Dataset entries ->

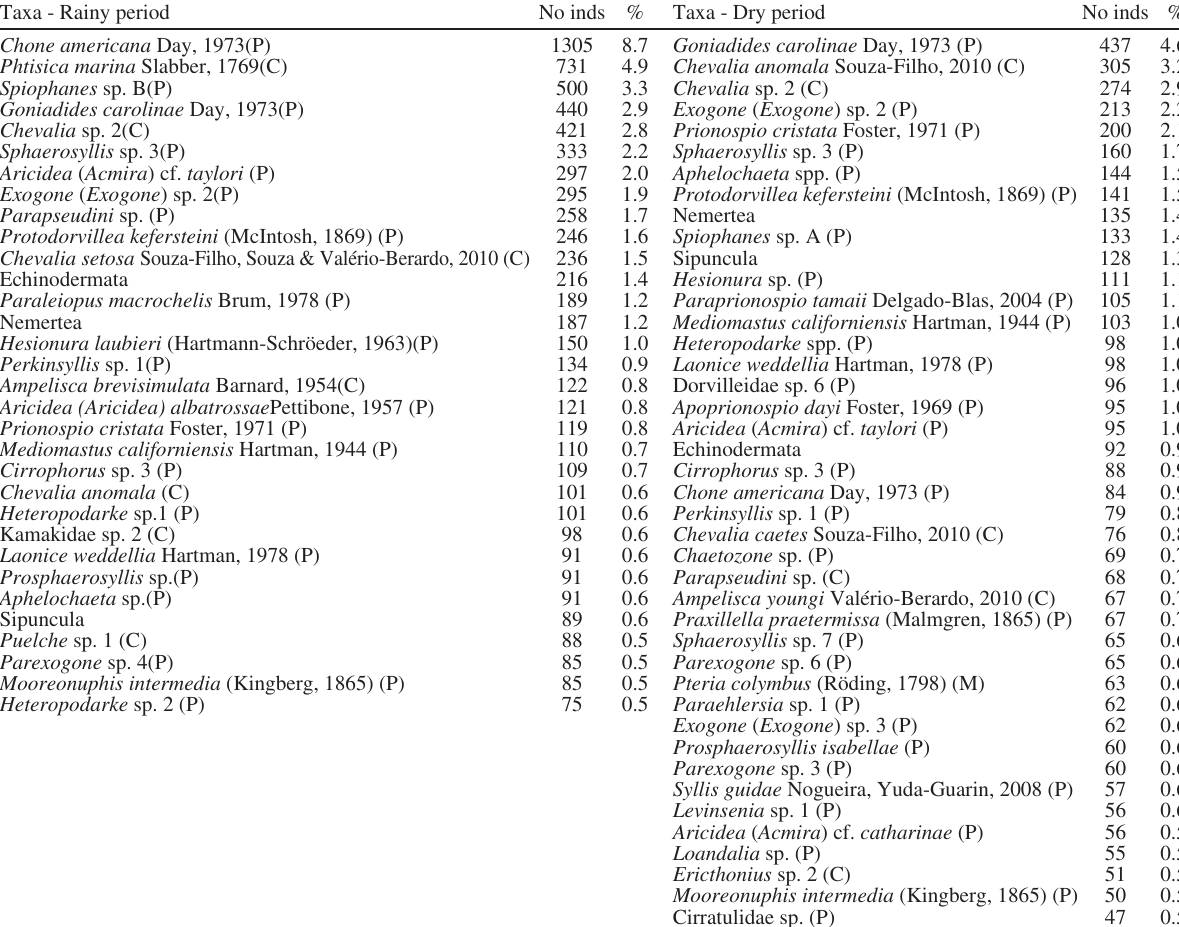
Table 1. – Total mean number of individuals per station and relative abundance of the most representative taxa (>0.5% abundance) during the rainy and dry periods of 2009 at 53 stations (P, Polychaeta; C, Crustacea; and M, Mollusca). Taxa - Rainy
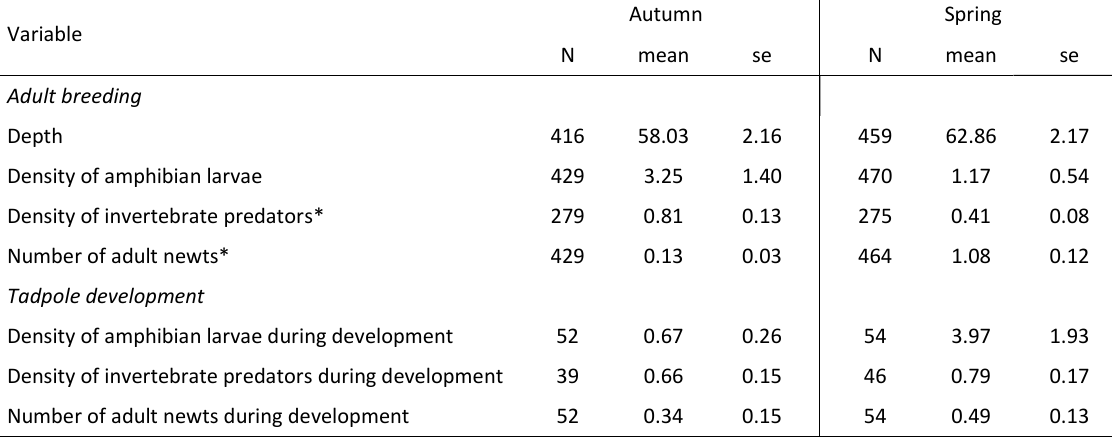
Table 1: Description of the seasonal niches regarding adult breeding (upper part) and larval development (lower part) of the Parsley Frog. Mean and standard error (se) of the explanatory variables depending on the season (autumn and spring). N: sample size. P.p is Pelodytes punctatus. Depth is in centimeters. Density of amphibian larvae or invertebrate predators is the mean number of individuals sampled in one dipnet sweep. Parsley Frog is excluded from calculations indicating “amphibian larvae” or “anuran adults”. * denotes significant difference between season for the considered variable.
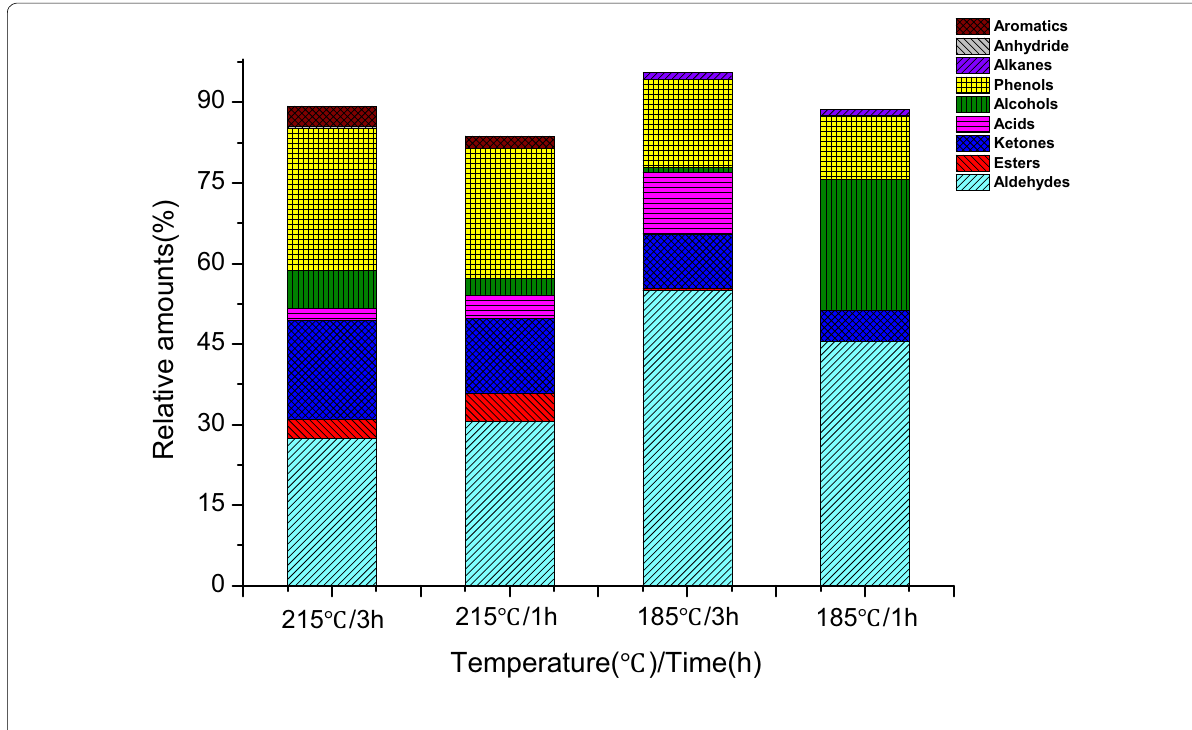
Fig. 5 Relative amounts of the effluents condensated by VOCs of rubberwood from different heat treatment technological parameters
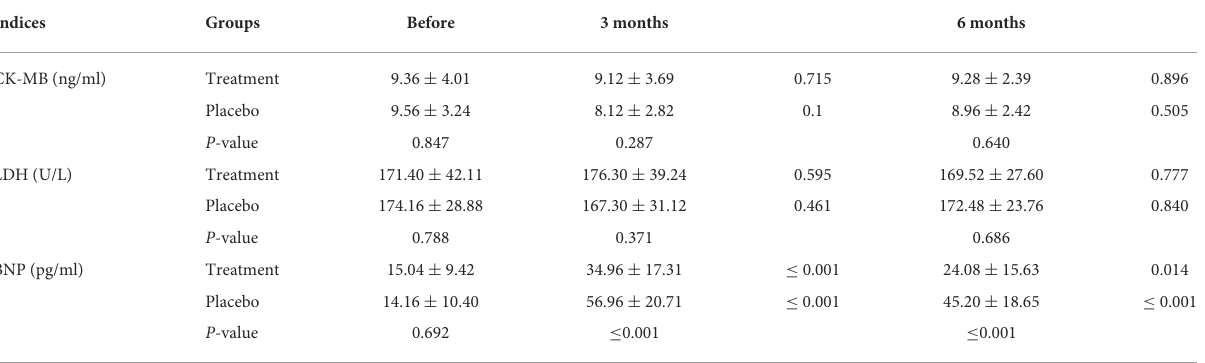
TABLE 5 Myocardial enzyme lists and related hormones (X ± SD).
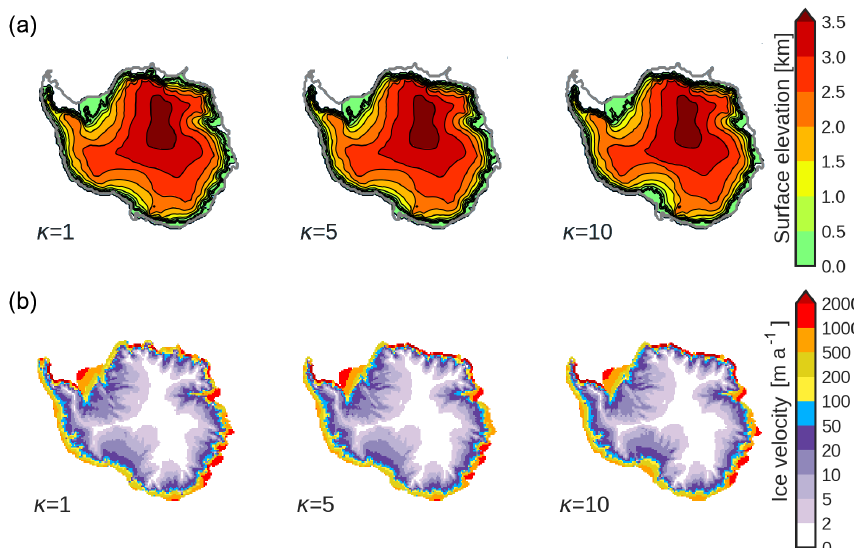
Figure 4. Snapshots of the AIS simulations at a cold phase (61ka) for three different oceanic sensitivities ( κ = 1, 5, and 10ma − 1 K − 1 ). (a) Surface elevation (in km). The thick black line indicates the grounding line position, and the thick grey line is the continental shelf break. (b) Ice velocities (in ma − 1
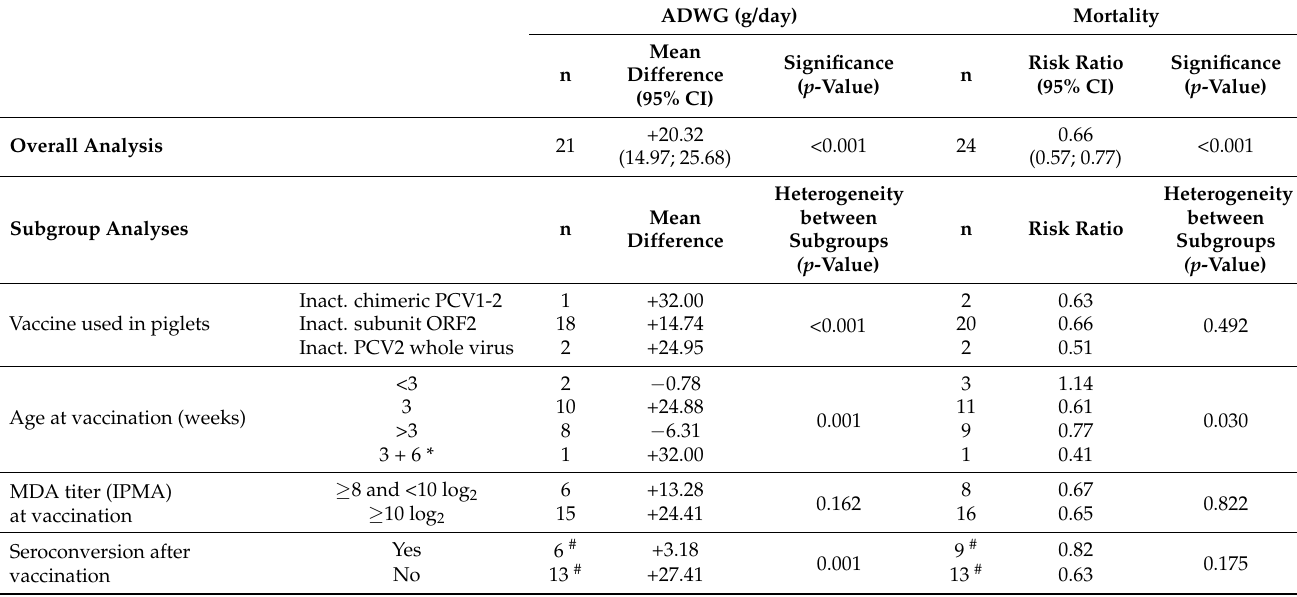
Table 3. Differences in production parameters (average daily weight gain and mortality) between vaccinated and unvacci- nated pigs with high levels of MDA at the age of vaccination against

What is required ->
Lines holding the word "from" should be counted across the entries; state only how many there are.

Response to this task ->
2